A vrai dire, les oppositions s’interrogent surtout sur la pertinence d’un tel outil. « L’efficacité du dispositif reste à démontrer. Est-ce que le jeu en vaut la chandelle ? reprend Damien Abad. Dans tous les cas, ça ne peut être qu’un outil complémentaire. La priorité, c’est la généralisation des tests et des masques. » Le patron des sénateurs socialistes, Patrick Kanner, renchérit : « Si ça peut aider quelqu’un à se protéger, pourquoi pas. Mais je doute de l’efficacité si c’est du volontariat. »
De fait, il faudrait qu’une masse critique de personnes utilisent l’application pour qu’elle serve réellement à combattre l’épidémie, a pointé ce mercredi, lors d’une audition au Sénat, la présidente de la Commission nationale de l’informatique et des libertés (Cnil), Marie-Laure Denis. « Il faut se garder de penser qu'une application va tout résoudre », a-t-elle averti.
Brouillard
D’autres questions planent. L’une est technique : le Bluetooth, qui ne permet pas de mesurer exactement la distance entre deux téléphones, ne va-t-il pas ratisser trop large et semer la confusion ? Une autre touche à la souveraineté numérique : la mystérieuse « plateforme de suivi des contacts » annoncée par Apple et Google sera-t-elle mise à contribution, alors que le gouvernement n’a pas rejeté l’offre de service des deux géants américains ?
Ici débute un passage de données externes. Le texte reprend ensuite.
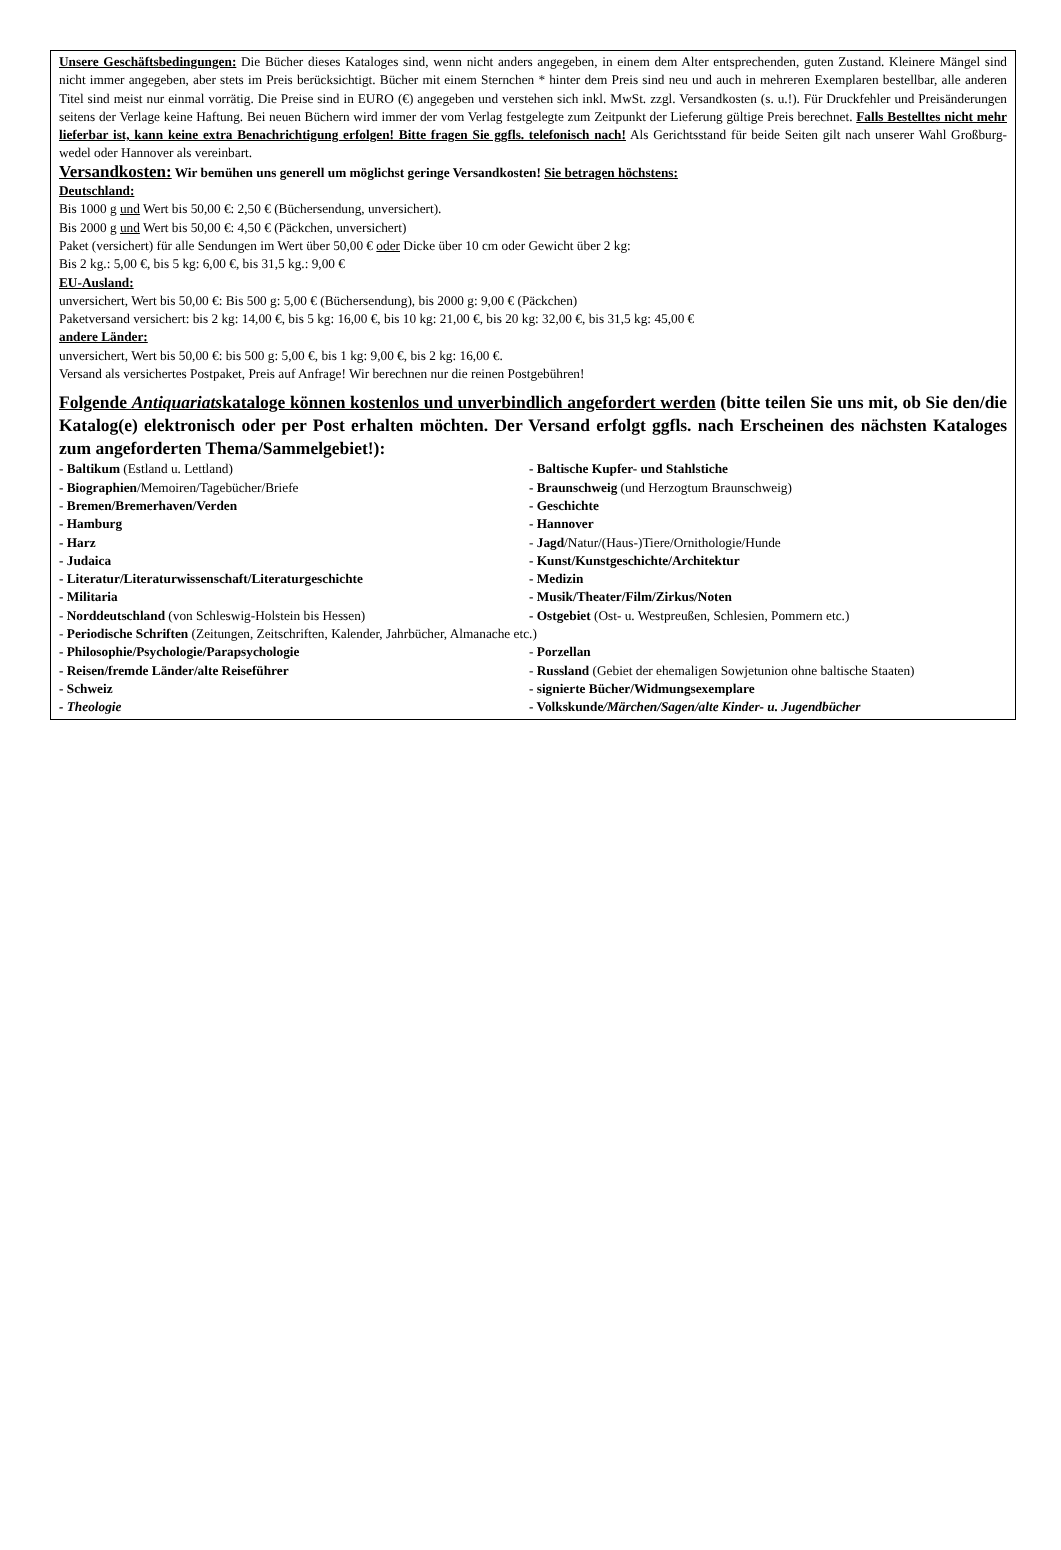Unsere Geschäftsbedingungen: Die Bücher dieses Kataloges sind, wenn nicht anders angegeben, in einem dem Alter entsprechenden, guten Zustand. Kleinere Mängel sind nicht immer angegeben, aber stets im Preis berücksichtigt. Bücher mit einem Sternchen * hinter dem Preis sind neu und auch in mehreren Exemplaren bestellbar, alle anderen Titel sind meist nur einmal vorrätig. Die Preise sind in EURO (€) angegeben und verstehen sich inkl. MwSt. zzgl. Versandkosten (s. u.!). Für Druckfehler und Preisänderungen seitens der Verlage keine Haftung. Bei neuen Büchern wird immer der vom Verlag festgelegte zum Zeitpunkt der Lieferung gültige Preis berechnet. Falls Bestelltes nicht mehr lieferbar ist, kann keine extra Benachrichtigung erfolgen! Bitte fragen Sie ggfls. telefonisch nach! Als Gerichtsstand für beide Seiten gilt nach unserer Wahl Großburg-wedel oder Hannover als vereinbart.
Versandkosten: Wir bemühen uns generell um möglichst geringe Versandkosten! Sie betragen höchstens:
Deutschland:
Bis 1000 g und Wert bis 50,00 €: 2,50 € (Büchersendung, unversichert).
Bis 2000 g und Wert bis 50,00 €: 4,50 € (Päckchen, unversichert)
Paket (versichert) für alle Sendungen im Wert über 50,00 € oder Dicke über 10 cm oder Gewicht über 2 kg:
Bis 2 kg.: 5,00 €, bis 5 kg: 6,00 €, bis 31,5 kg.: 9,00 €
EU-Ausland:
unversichert, Wert bis 50,00 €: Bis 500 g: 5,00 € (Büchersendung), bis 2000 g: 9,00 € (Päckchen)
Paketversand versichert: bis 2 kg: 14,00 €, bis 5 kg: 16,00 €, bis 10 kg: 21,00 €, bis 20 kg: 32,00 €, bis 31,5 kg: 45,00 €
andere Länder:
unversichert, Wert bis 50,00 €: bis 500 g: 5,00 €, bis 1 kg: 9,00 €, bis 2 kg: 16,00 €.
Versand als versichertes Postpaket, Preis auf Anfrage! Wir berechnen nur die reinen Postgebühren!
Folgende Antiquariatskataloge können kostenlos und unverbindlich angefordert werden (bitte teilen Sie uns mit, ob Sie den/die Katalog(e) elektronisch oder per Post erhalten möchten. Der Versand erfolgt ggfls. nach Erscheinen des nächsten Kataloges zum angeforderten Thema/Sammelgebiet!):
- Baltikum (Estland u. Lettland)
- Baltische Kupfer- und Stahlstiche
- Biographien/Memoiren/Tagebücher/Briefe
- Braunschweig (und Herzogtum Braunschweig)
- Bremen/Bremerhaven/Verden
- Geschichte
- Hamburg
- Hannover
- Harz
- Jagd/Natur/(Haus-)Tiere/Ornithologie/Hunde
- Judaica
- Kunst/Kunstgeschichte/Architektur
- Literatur/Literaturwissenschaft/Literaturgeschichte
- Medizin
- Militaria
- Musik/Theater/Film/Zirkus/Noten
- Norddeutschland (von Schleswig-Holstein bis Hessen)
- Ostgebiet (Ost- u. Westpreußen, Schlesien, Pommern etc.)
- Periodische Schriften (Zeitungen, Zeitschriften, Kalender, Jahrbücher, Almanache etc.)
- Philosophie/Psychologie/Parapsychologie
- Porzellan
- Reisen/fremde Länder/alte Reiseführer
- Russland (Gebiet der ehemaligen Sowjetunion ohne baltische Staaten)
- Schweiz
- signierte Bücher/Widmungsexemplare
- Theologie
- Volkskunde/Märchen/Sagen/alte Kinder- u. Jugendbücher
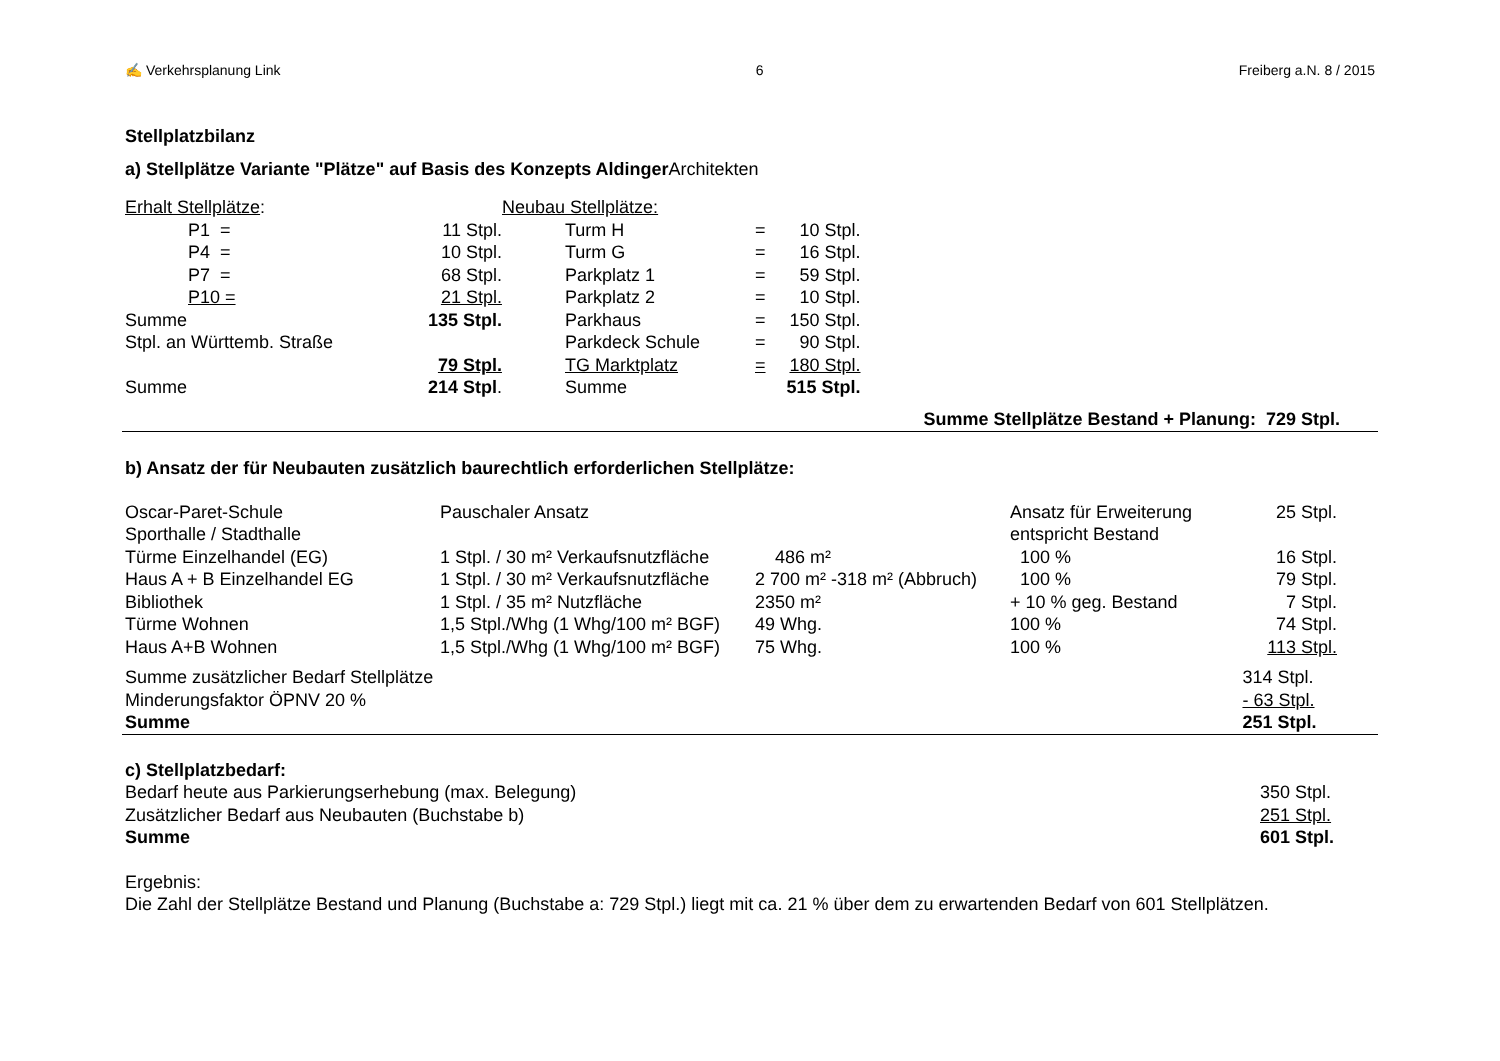✍ Verkehrsplanung Link 6 Freiberg a.N. 8 / 2015
Stellplatzbilanz
a) Stellplätze Variante "Plätze" auf Basis des Konzepts AldingerArchitekten
| Erhalt Stellplätze : | | |
| P1 = | 11 Stpl. | |
| P4 = | 10 Stpl. | |
| P7 = | 68 Stpl. | |
| P10 = | 21 Stpl. | |
| Summe | 135 Stpl. | |
| Stpl. an Württemb. Straße | | |
| | 79 Stpl. | |
| Summe | 214 Stpl . | |
| Neubau Stellplätze: | | |
| Turm H | = | 10 Stpl. |
| Turm G | = | 16 Stpl. |
| Parkplatz 1 | = | 59 Stpl. |
| Parkplatz 2 | = | 10 Stpl. |
| Parkhaus | = | 150 Stpl. |
| Parkdeck Schule | = | 90 Stpl. |
| TG Marktplatz | = | 180 Stpl. |
| Summe | | 515 Stpl. |
Summe Stellplätze Bestand + Planung: 729 Stpl.
b) Ansatz der für Neubauten zusätzlich baurechtlich erforderlichen Stellplätze:
| Oscar-Paret-Schule | Pauschaler Ansatz | | Ansatz für Erweiterung | 25 Stpl. |
| Sporthalle / Stadthalle | | | entspricht Bestand | |
| Türme Einzelhandel (EG) | 1 Stpl. / 30 m² Verkaufsnutzfläche | 486 m² | 100 % | 16 Stpl. |
| Haus A + B Einzelhandel EG | 1 Stpl. / 30 m² Verkaufsnutzfläche | 2 700 m² -318 m² (Abbruch) | 100 % | 79 Stpl. |
| Bibliothek | 1 Stpl. / 35 m² Nutzfläche | 2350 m² | + 10 % geg. Bestand | 7 Stpl. |
| Türme Wohnen | 1,5 Stpl./Whg (1 Whg/100 m² BGF) | 49 Whg. | 100 % | 74 Stpl. |
| Haus A+B Wohnen | 1,5 Stpl./Whg (1 Whg/100 m² BGF) | 75 Whg. | 100 % | 113 Stpl. |
| Summe zusätzlicher Bedarf Stellplätze | | | | 314 Stpl. |
| Minderungsfaktor ÖPNV 20 % | | | | - 63 Stpl. |
| Summe | | | | 251 Stpl. |
| c) Stellplatzbedarf: | |
| Bedarf heute aus Parkierungserhebung (max. Belegung) | 350 Stpl. |
| Zusätzlicher Bedarf aus Neubauten (Buchstabe b) | 251 Stpl. |
| Summe | 601 Stpl. |
Ergebnis:
Die Zahl der Stellplätze Bestand und Planung (Buchstabe a: 729 Stpl.) liegt mit ca. 21 % über dem zu erwartenden Bedarf von 601 Stellplätzen.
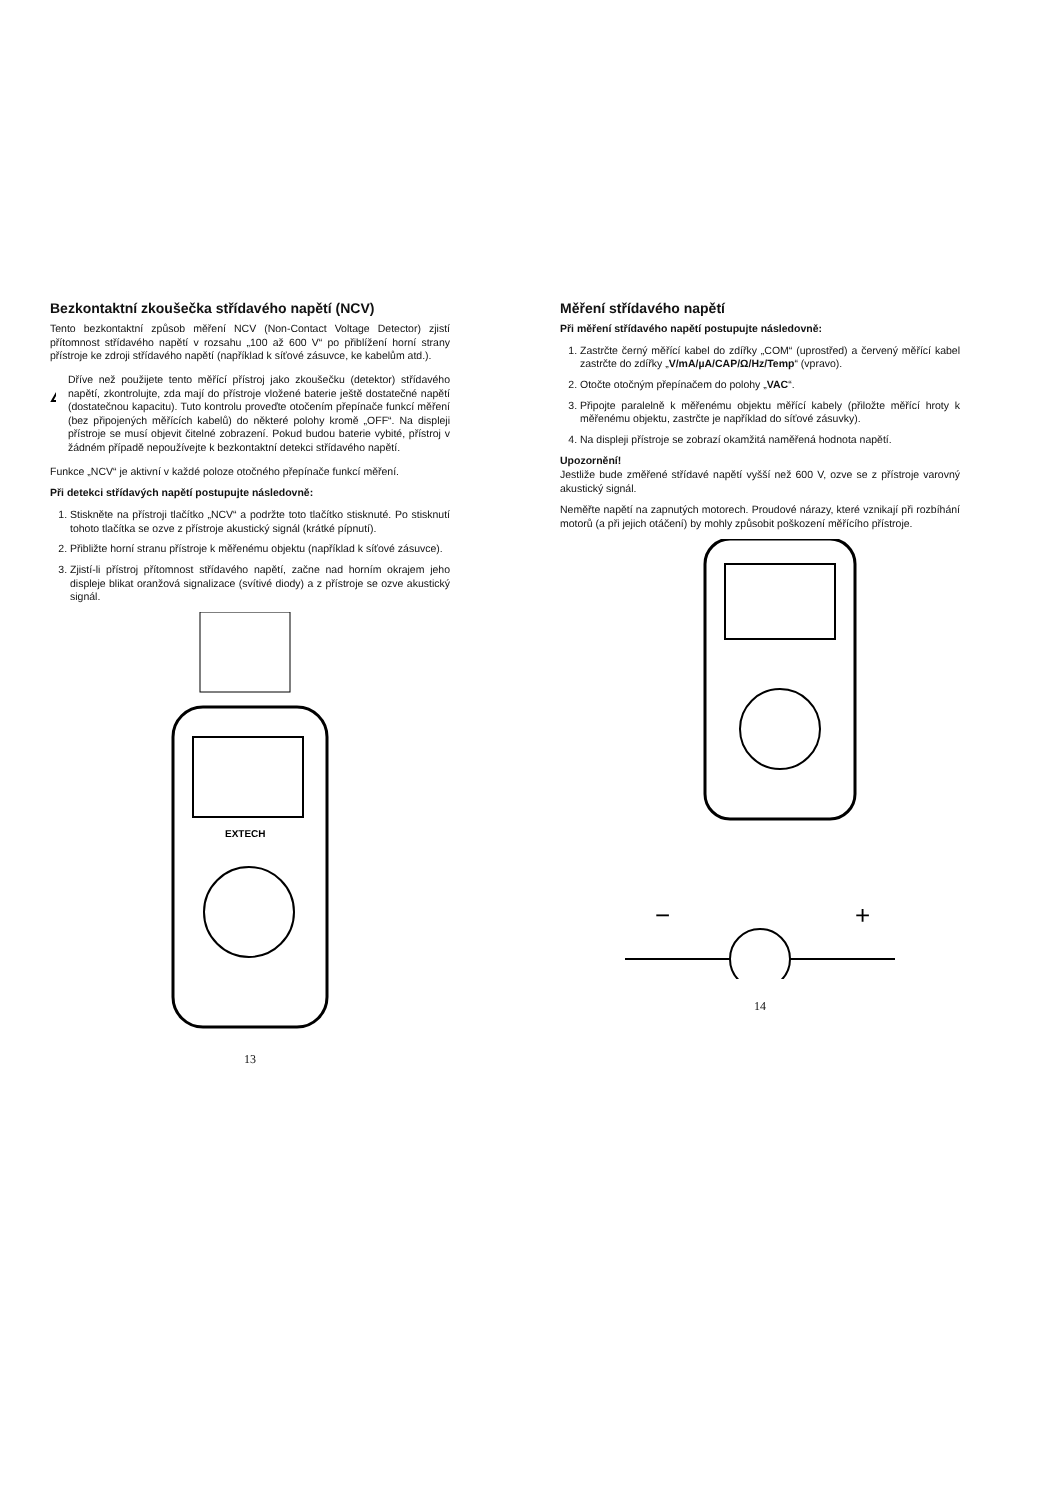Bezkontaktní zkoušečka střídavého napětí (NCV)
Tento bezkontaktní způsob měření NCV (Non-Contact Voltage Detector) zjistí přítomnost střídavého napětí v rozsahu „100 až 600 V“ po přiblížení horní strany přístroje ke zdroji střídavého napětí (například k síťové zásuvce, ke kabelům atd.).
!
Dříve než použijete tento měřící přístroj jako zkoušečku (detektor) střídavého napětí, zkontrolujte, zda mají do přístroje vložené baterie ještě dostatečné napětí (dostatečnou kapacitu). Tuto kontrolu proveďte otočením přepínače funkcí měření (bez připojených měřících kabelů) do některé polohy kromě „OFF“. Na displeji přístroje se musí objevit čitelné zobrazení. Pokud budou baterie vybité, přístroj v žádném případě nepoužívejte k bezkontaktní detekci střídavého napětí.
Funkce „NCV“ je aktivní v každé poloze otočného přepínače funkcí měření.
Při detekci střídavých napětí postupujte následovně:
1. Stiskněte na přístroji tlačítko „NCV“ a podržte toto tlačítko stisknuté. Po stisknutí tohoto tlačítka se ozve z přístroje akustický signál (krátké pípnutí).
2. Přibližte horní stranu přístroje k měřenému objektu (například k síťové zásuvce).
3. Zjistí-li přístroj přítomnost střídavého napětí, začne nad horním okrajem jeho displeje blikat oranžová signalizace (svítivé diody) a z přístroje se ozve akustický signál.
EXTECH
13
Měření střídavého napětí
Při měření střídavého napětí postupujte následovně:
1. Zastrčte černý měřící kabel do zdířky „COM“ (uprostřed) a červený měřící kabel zastrčte do zdířky „V/mA/µA/CAP/Ω/Hz/Temp“ (vpravo).
2. Otočte otočným přepínačem do polohy „VAC“.
3. Připojte paralelně k měřenému objektu měřící kabely (přiložte měřící hroty k měřenému objektu, zastrčte je například do síťové zásuvky).
4. Na displeji přístroje se zobrazí okamžitá naměřená hodnota napětí.
Upozornění!
Jestliže bude změřené střídavé napětí vyšší než 600 V, ozve se z přístroje varovný akustický signál.
Neměřte napětí na zapnutých motorech. Proudové nárazy, které vznikají při rozbíhání motorů (a při jejich otáčení) by mohly způsobit poškození měřícího přístroje.
−
+
14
Surtout, quand l’application sera-t-elle techniquement disponible ? « L’objectif, c’est le 11 mai », se borne à indiquer Cédric O, le secrétaire d’Etat chargé du numérique. Qui a admis lors d’une audition sénatoriale, mardi, que l’outil ne serait sans doute pas prêt avant le débat prévu au Parlement : « Il est probable que l'on avance parallèlement sur la discussion parlementaire et sur la discussion technique. » Embûche supplémentaire : si elle est saisie par le gouvernement, la Cnil n’aura que peu de temps pour rendre un avis définitif d’ici la fin avril. Autrement dit, députés et sénateurs risquent de débattre dans un sacré brouillard.